### Directive
Treat the line containing "## Figure 15-n" as the first line of the answer and the last line of the data as its final line, reproducing every line between exactly.

### Supplied records

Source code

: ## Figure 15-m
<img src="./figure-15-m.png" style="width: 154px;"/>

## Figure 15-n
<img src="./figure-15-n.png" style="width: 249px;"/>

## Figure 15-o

### Response to the exercise
## Figure 15-n
<img src="./figure-15-n.png" style="width: 249px;"/>

## Figure 15-o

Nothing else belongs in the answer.